Texto fuente:
He visto casos reales de empresas colombianas donde un líder aparentemente brillante se desmoronó en silencio porque nunca aprendió a sostener la vulnerabilidad de su equipo. También he sido testigo de líderes tímidos, silenciosos, casi invisibles, que transformaron organizaciones completas porque su coherencia era tan sólida como su propósito. Lo viví incluso dentro de mi propia familia, acompañando a quienes buscaban su lugar en el mundo desde caminos distintos: lo que sostiene a un ser humano no es lo que proyecta hacia afuera, sino lo que construye hacia adentro. Y eso es liderazgo.

Datos proporcionados:
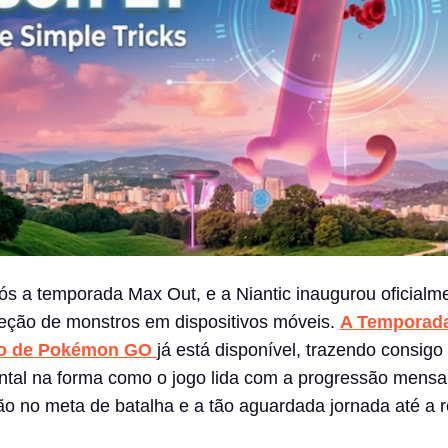
ós a temporada Max Out, e a Niantic inaugurou oficialm
leção de monstros em dispositivos móveis.
A Temporada
so de Pokémon GO
já está disponível, trazendo consig
al na forma como o jogo lida com a progressão mensa
o no meta de batalha e a tão aguardada jornada até a 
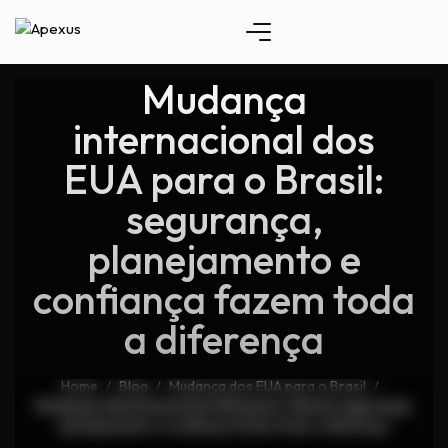
Mudança
internacional dos
EUA para o Brasil:
segurança,
planejamento e
confiança fazem toda
a diferença
Home
Blog
Mudança dos EUA para o Brasil
/
/
/
Mudança internacional dos EUA para o Brasil: segurança,
planejamento e confiança fazem toda a diferença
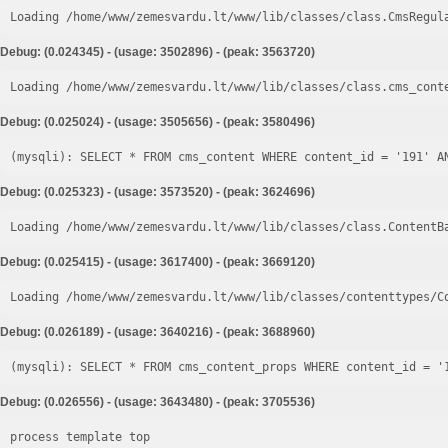
Loading /home/www/zemesvardu.lt/www/lib/classes/class.CmsRegul
Debug: (0.024345) - (usage: 3502896) - (peak: 3563720)
Loading /home/www/zemesvardu.lt/www/lib/classes/class.cms_cont
Debug: (0.025024) - (usage: 3505656) - (peak: 3580496)
Debug: (0.025323) - (usage: 3573520) - (peak: 3624696)
Loading /home/www/zemesvardu.lt/www/lib/classes/class.ContentB
Debug: (0.025415) - (usage: 3617400) - (peak: 3669120)
Loading /home/www/zemesvardu.lt/www/lib/classes/contenttypes/C
Debug: (0.026189) - (usage: 3640216) - (peak: 3688960)
Debug: (0.026556) - (usage: 3643480) - (peak: 3705536)
process template top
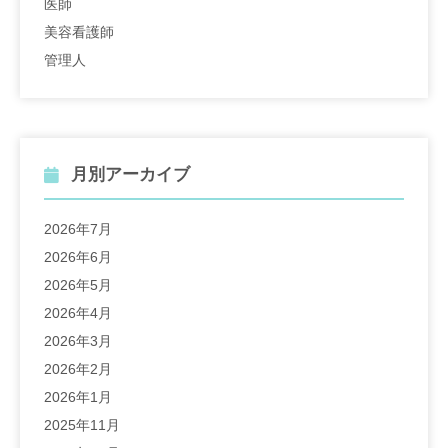
医師
美容看護師
管理人
月別アーカイブ
2026年7月
2026年6月
2026年5月
2026年4月
2026年3月
2026年2月
2026年1月
2025年11月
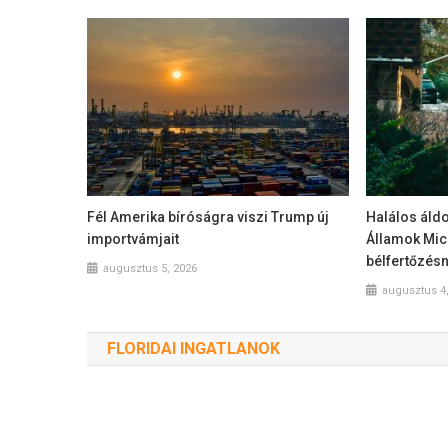
Fél Amerika bíróságra viszi Trump új
Halálos áldo
importvámjait
Államok Mic
bélfertőzés
augusztus 5, 2026
augusztus 4
FLORIDAI INGATLANOK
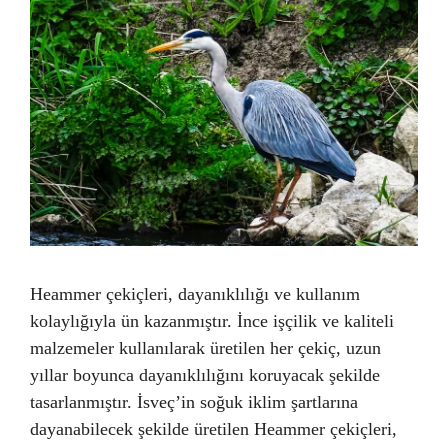
Heammer çekiçleri, dayanıklılığı ve kullanım
kolaylığıyla ün kazanmıştır. İnce işçilik ve kaliteli
malzemeler kullanılarak üretilen her çekiç, uzun
yıllar boyunca dayanıklılığını koruyacak şekilde
tasarlanmıştır. İsveç’in soğuk iklim şartlarına
dayanabilecek şekilde üretilen Heammer çekiçleri,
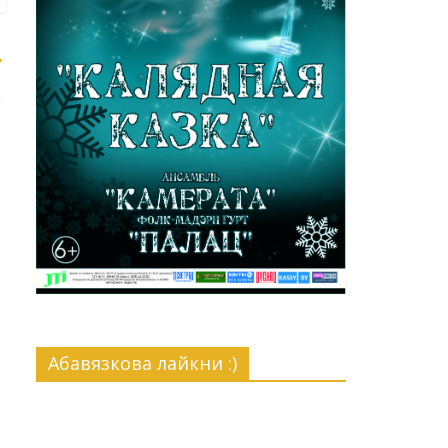
→
Абавязкова лайкни :)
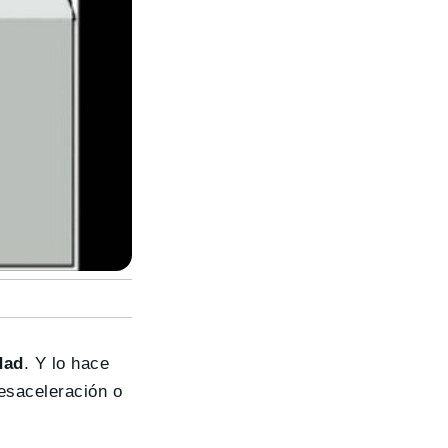
dad
. Y lo hace
desaceleración o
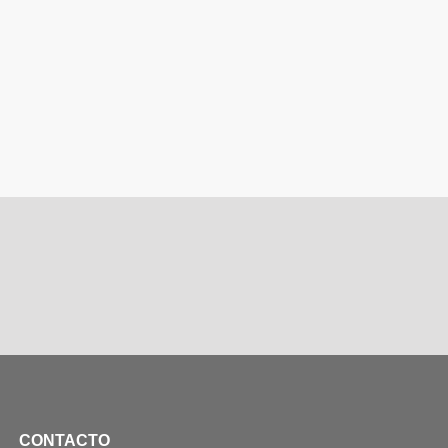
CONTACTO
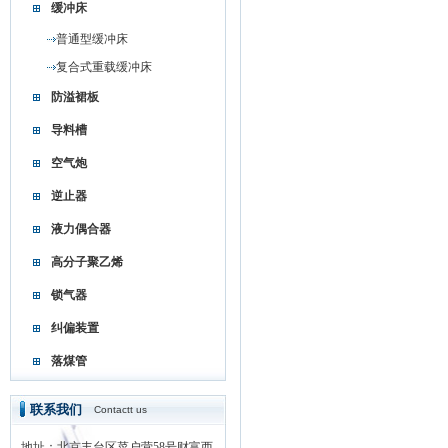
缓冲床
普通型缓冲床
复合式重载缓冲床
防溢裙板
导料槽
空气炮
逆止器
液力偶合器
高分子聚乙烯
锁气器
纠偏装置
落煤管
联系我们
Contactt us
地址：北京丰台区菜户营58号财富西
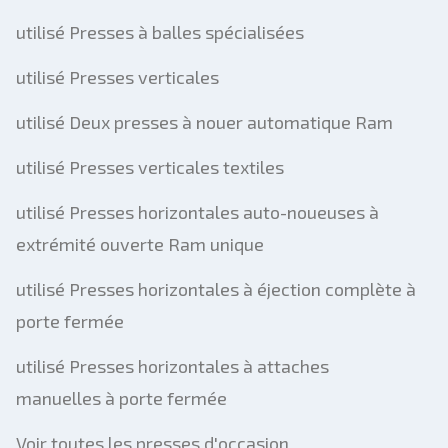
utilisé Presses à balles spécialisées
utilisé Presses verticales
utilisé Deux presses à nouer automatique Ram
utilisé Presses verticales textiles
utilisé Presses horizontales auto-noueuses à
extrémité ouverte Ram unique
utilisé Presses horizontales à éjection complète à
porte fermée
utilisé Presses horizontales à attaches
manuelles à porte fermée
Voir toutes les presses d'occasion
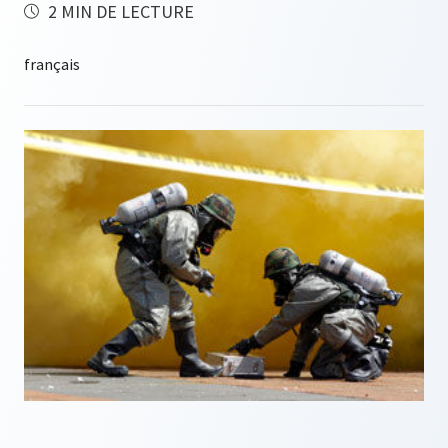
2 MIN DE LECTURE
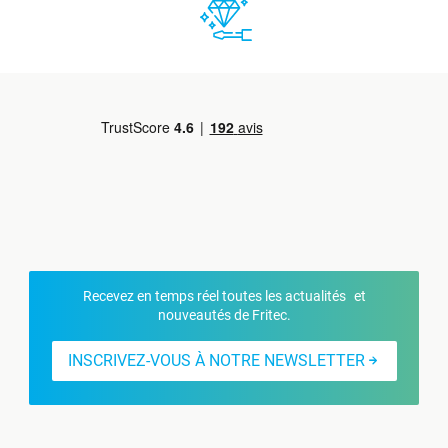
Recevez en temps réel toutes les actualités et
nouveautés de Fritec.
INSCRIVEZ-VOUS À NOTRE NEWSLETTER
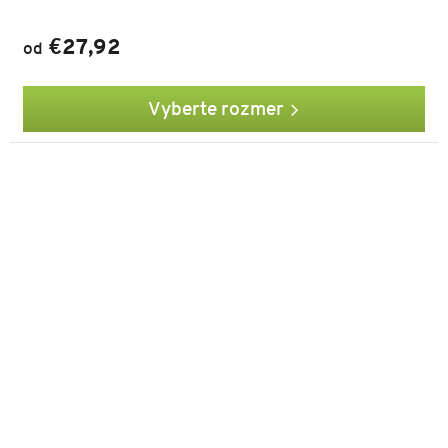
€27,92
od
Vyberte rozmer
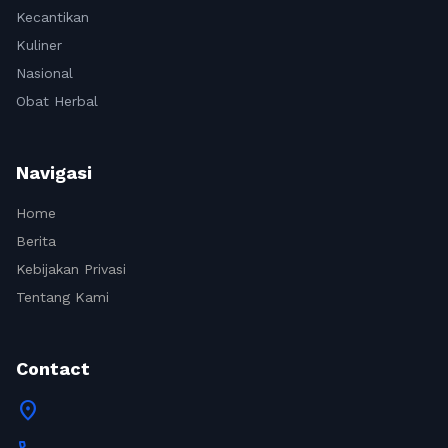
Kecantikan
Kuliner
Nasional
Obat Herbal
Navigasi
Home
Berita
Kebijakan Privasi
Tentang Kami
Contact
location_on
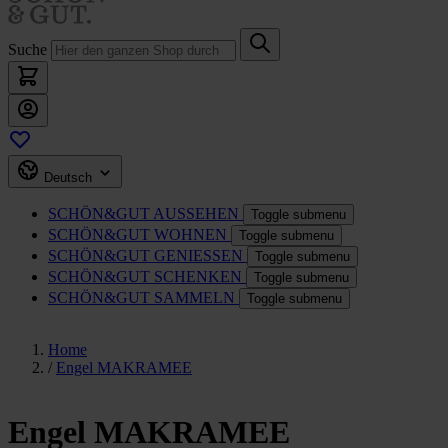
Suche
Deutsch
SCHÖN&GUT
AUSSEHEN
Toggle submenu
SCHÖN&GUT
WOHNEN
Toggle submenu
SCHÖN&GUT
GENIESSEN
Toggle submenu
SCHÖN&GUT
SCHENKEN
Toggle submenu
SCHÖN&GUT
SAMMELN
Toggle submenu
Home
/
Engel MAKRAMEE
Engel MAKRAMEE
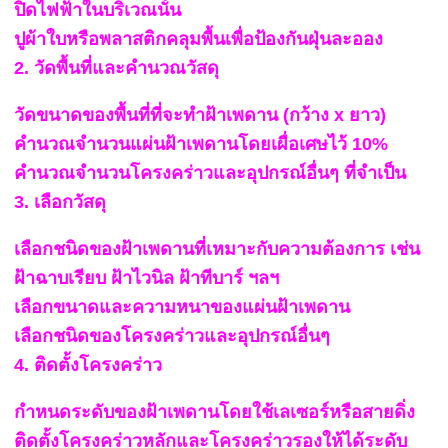
ปิดไฟฟ้าในบริเวณนั้น
ปูผ้าใบหรือพลาสติกคลุมพื้นเพื่อป้องกันฝุ่นละออง
2. วัดพื้นที่และคำนวณวัสดุ
วัดขนาดของพื้นที่ที่จะทำฝ้าเพดาน (กว้าง x ยาว)
คำนวณจำนวนแผ่นฝ้าเพดานโดยเผื่อเศษไว้ 10%
คำนวณจำนวนโครงคร่าวและอุปกรณ์อื่นๆ ที่จำเป็น
3. เลือกวัสดุ
เลือกชนิดของฝ้าเพดานที่เหมาะกับความต้องการ เช่น
ฝ้าฉาบเรียบ ฝ้าไวนิล ฝ้าทีบาร์ ฯลฯ
เลือกขนาดและความหนาของแผ่นฝ้าเพดาน
เลือกชนิดของโครงคร่าวและอุปกรณ์อื่นๆ
4. ติดตั้งโครงคร่าว
กำหนดระดับของฝ้าเพดานโดยใช้เลเซอร์หรือสายดิ่ง
ติดตั้งโครงคร่าวหลักและโครงคร่าวรองให้ได้ระดับ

Enunciado:
Responde a partir del texto sobre liderazgo:
(a) ¿De qué país son las empresas de los casos reales que se mencionan?
(b) ¿Por qué se desmoronó en silencio el líder aparentemente brillante?
(c) ¿Qué sostiene a un ser humano, según el texto?

Respuesta:
(a) De Colombia.
(b) Porque nunca aprendió a sostener la vulnerabilidad de su equipo.
(c) No lo que proyecta hacia afuera, sino lo que construye hacia adentro.